Hurricane Emily, first day

number forty-eight

Part one of my experience with Emily: this storm is crazy. It speeds up and slows down and gets bigger and smaller. This post covers the first days of sporadic updates to this blog as Hurricane Emily marched overland directly at Monterey. 1,006 words

© the Weather Channel[NL]—7/19/05 10:00am EST—Hurricane Emily lost a lot of speed over the Yucatán Peninsula, dropping to category two (barely: sustained winds a the eye were about 55mph) yesterday as she returned to the open sea in the gulf coast. Slowing a little, she also picked up a little more mass, widening considerably even as she dumped a lot of her rain on Cozumel and Cancún. Her pressure started to drop again over the gulf, and as of this writing, she is speeding back up: her winds are 90mph, and that number will probably rise. It is forecasted she’ll now be at a strong category three when she reaches the gulf coast about two hundred and fifty kilometers directly west of Monterrey.

And that’s kind of weird; I am not sure I have ever seen a hurricane shoot so levelly west before. She took a little of an upswing right before the Peninsula, and then only because of running aground. Since she has been in the Gulf, she seems to have been trying to correct her westerly bearing. Of course, I have been outside loudly calling her name.

Today is the day she’ll start to hit. The eye will hit sometime late tonight, or early tomorrow am. I am going to, at least temporarily, keep tabs on what is happening with the storm, as well as what is happening outside. When these two things come together, I will probably lose power for a while. We are on the side of the mountain, so while I suspect that any sustained accumulation of water due to torrential rains will indeed cause flooding, that flooding will be lower than our house. I hope. We’ll see. The emergency groceries were bought yesterday, and Sunshine’s employers have cancelled most of business tomorrow. Now I wait to see what happens.

7/19/05 10:30am EST—Weather clear with big puffy cumulous clouds. Very little breeze. Temperate eighty-six degrees, Fahrenheit, but humidity feels higher. Emily is threatening the coast with storm surges that should be hitting within the hour. I can not tell there is even a storm, much less anything like that, from here.

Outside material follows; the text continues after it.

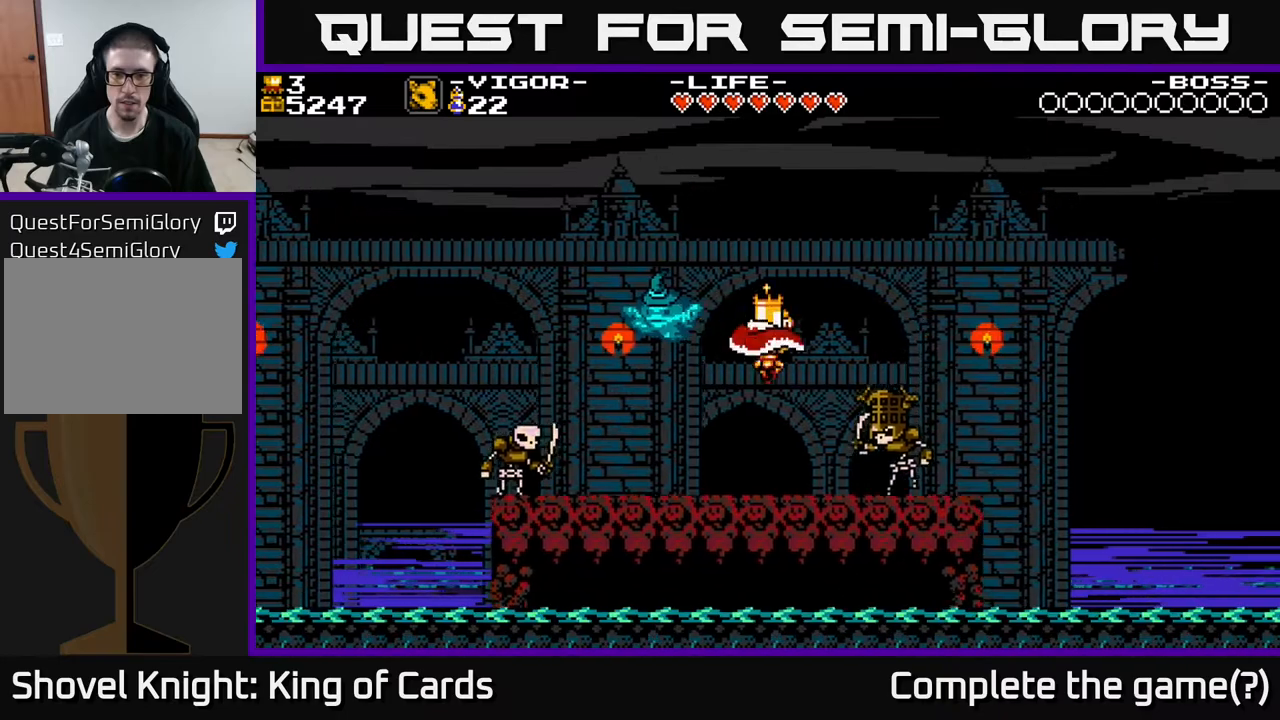
{"buttons": ["X"], "events": [[83, "DPAD_RIGHT", "up"], [167, "X", "down"], [200, "DPAD_RIGHT", "down"], [283, "X", "up"], [383, "DPAD_RIGHT", "up"], [400, "X", "down"]]}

© the Weather Channel7/19/05 12:45pm EST—Weather here much the same as before. Some of the clouds getting a darker look to them, but still lazily hanging there. The ominous thing about them seems to be that they are losing definition. The edges are getting hazy. Temperature still pretty low at 92 F. Emily up to 95mph winds, traveling 14mph WNW. First buffeting of Gulf Coast about 45 minutes ago.

7/19/05 3:15pm EST—Still very much as it has been here, but all of the clouds have gone smeared across the skywith lowered visibility over Cerro de la Silla. Temp at 88 F, no breeze down here at all. Birds are all atwitter and everything. Looking at the Weather Channel satellite images to the left, it seems as if the coast is finally getting some of Emily’s rain. As for her, she's spinning at 100mph now, and slowing to 12mph WNW. Her eye is about 200 kilometers from landfall.

7/19/05 5:05pm EST—Okay, it’s cloudy now. Sometime in the last hour the sky got really dark and covered over by a continuous ceiling of level grey. The wind has not really picked up, though, and the temp has gone up to 92 F. 20-45mph winds, and lots of rain, are hitting the coast from Galveston to Veracruz. Looks like the front wall of the hurricane is just beginning to touch up against the coast to my east now, and Emily’s storm front has moved into Nuevo Leon.

© the Weather Channel7/19/05 8:01pm EST—It started raining about two hours ago. It started in with the wind a little, too. About an hour ago, the sun peeked under the flat disk of cloud cover for a little while. The rain comes in gusts like the wind, but neither are very dramatic yet. Emily has picked up speed again: swirling at 125mph, and coming ashore at 13. Several reports from Southern Texas mention winds nearing 50mph at the coast, where weather professionals predict 3-12 foot storm surges before the eye lands. Currently, it is dusk in Monterrey (even though there’s about ninety minutes until sunset), but there is no wind or rain. Just eeriness.

© the Weather Channel7/19/05 11:43pm EST—And it remains spooky out there. All of Monterrey and San Pedro feels hunkered down, but nothing is happening. There’s no rain, no wind, there are tiny little white puffball clouds in the air. Looking to the left you will notice that the eye of the hurricane is under fifty kilometers from the beach, and that there is clear sky here. I suppose this is predictable; “the calm before the storm” is a cliché for a reason. But the cliché seems unexpected somehow, tonight, when I know Emily’s landfall is just an hour or three away. Maybe more: she’s taking it at an easy seven miles an hour now, holding at a 125mph maintaining a category three status. She is holding her course for just north of us.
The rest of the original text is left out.